Downregulation of the GnT-V gene inhibits metastasis and invasion of BGC823 gastric cancer cells.
By: Binbin Huang, Longe Sun, Jianchun Cao, Yunyun Zhang, Qiong Wu, Junjie Zhang, Yanli Ge, Liu Fu, Zhirong Wang

Department of Gastroenterology of Tongji Hospital, Tongji University School of Medicine, Shanghai, P.R. China.
2013-1-18; doi: 10.3892/or.2013.2373
Abstract

Metastatic and invasive potential is a barrier to the successful treatment of gastric cancer. N-acetylgluco-saminyltransferase V (GnT-V), a key enzyme catalyzing the formation of 1,6 N-acetylglucosamine (GlcNAc), has been demonstrated to display a distinct function in different types of tumors. The aim of this study was to investigate the role of GnT-V in the invasive potential of BGC823 human gastric cancer cells in vitro and the possible underlying mechanism.

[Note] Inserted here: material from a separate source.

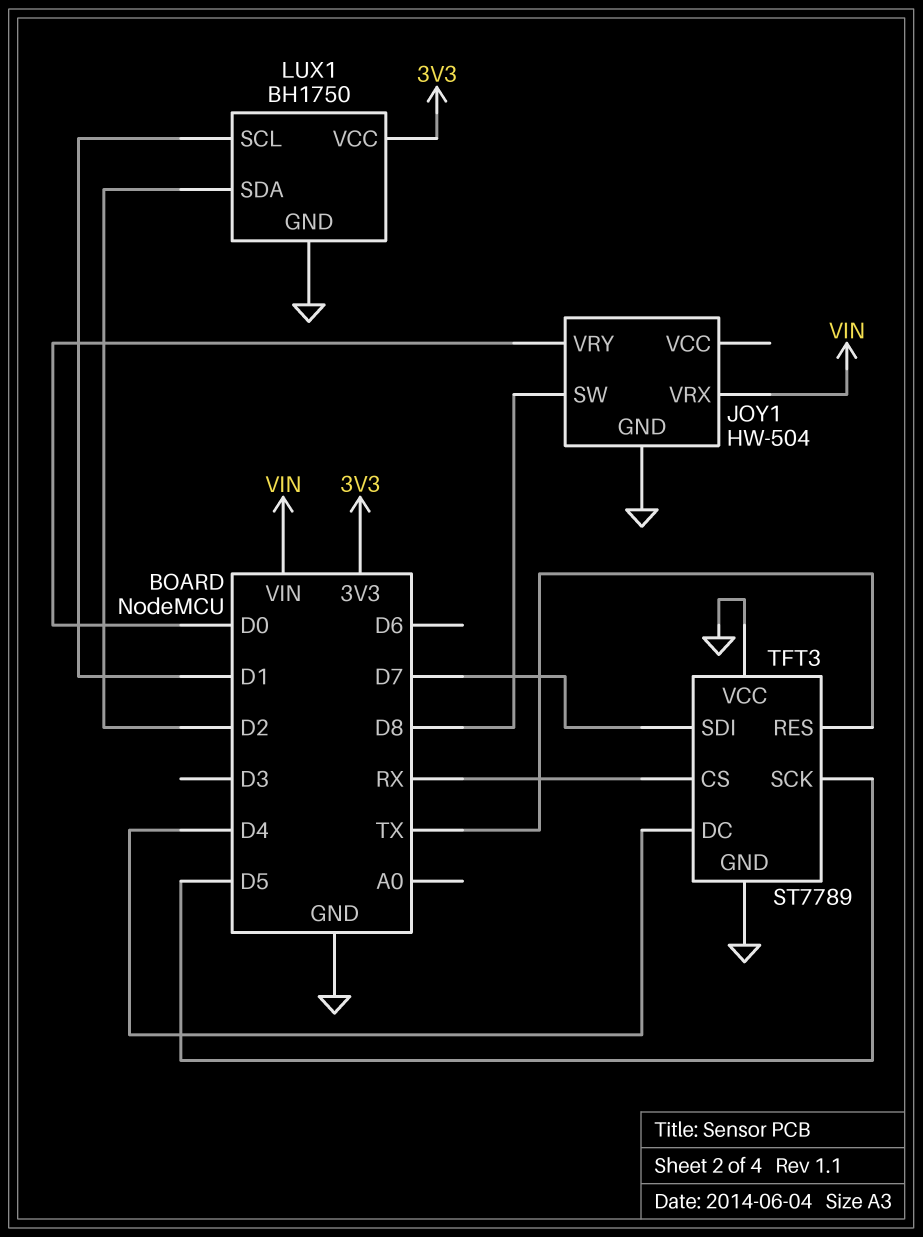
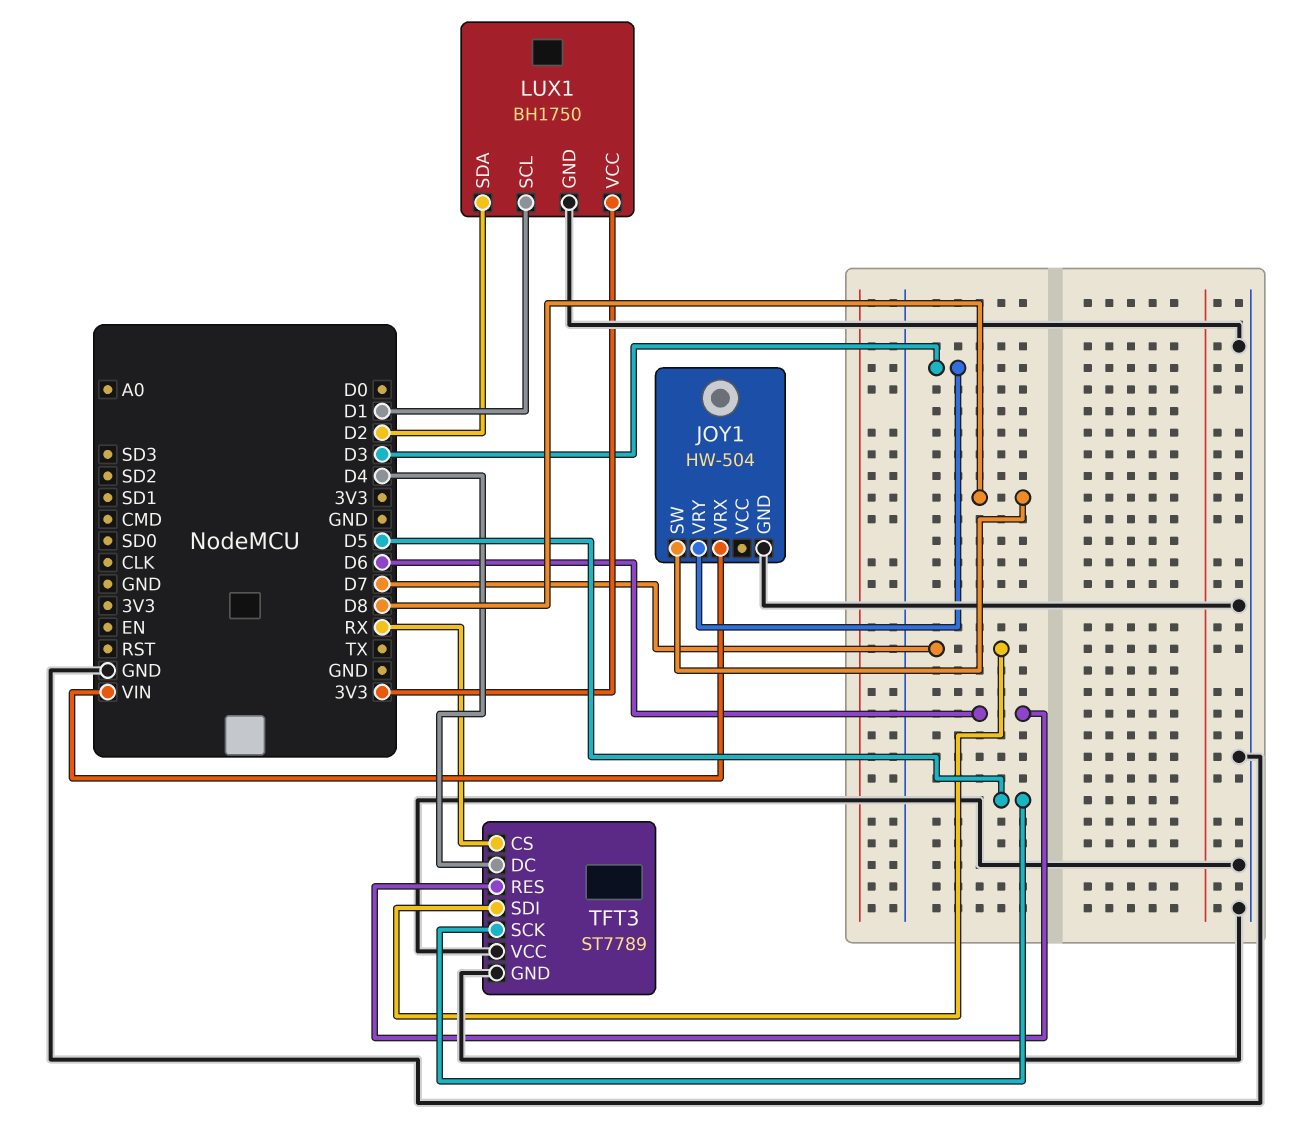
JOY1 pin VRY: D0 -> D3
TFT3 pin RES: TX -> D6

GnT-V was downregulated in BGC823 cells by oligo-siRNA transfection. Cell proliferation and invasiveness were assessed by CCK-8 assay, Tunel assay, scratch-wound assay as well as transwell assay. The products of GnT-V, β1-6 branching of asparagine-linked oligosaccharides, were determined by L-PHA lectin blot analysis. The expression of EGFRs, E-cadherin/vimentin and MMP-2/MMP-9 was analyzed both at the mRNA and protein levels. The results showed that downregulation of GnT-V decreased proliferation and the metastatic/invasive potential of BGC823 cells. The expression of EGFRs, E-cadherin/vimentin and MMP-9, molecules related to cancer metastasis and invasion in various tumors, were influenced correspondingly. These findings suggest that downregulation of GnT-V inhibited cell metastasis and invasion of BGC823 cells via EGFR signaling-initiated EMT phenotype and MMP-9 expression. These results provide a novel mechanism to explain the role of GnT-V in cell metastasis and invasion.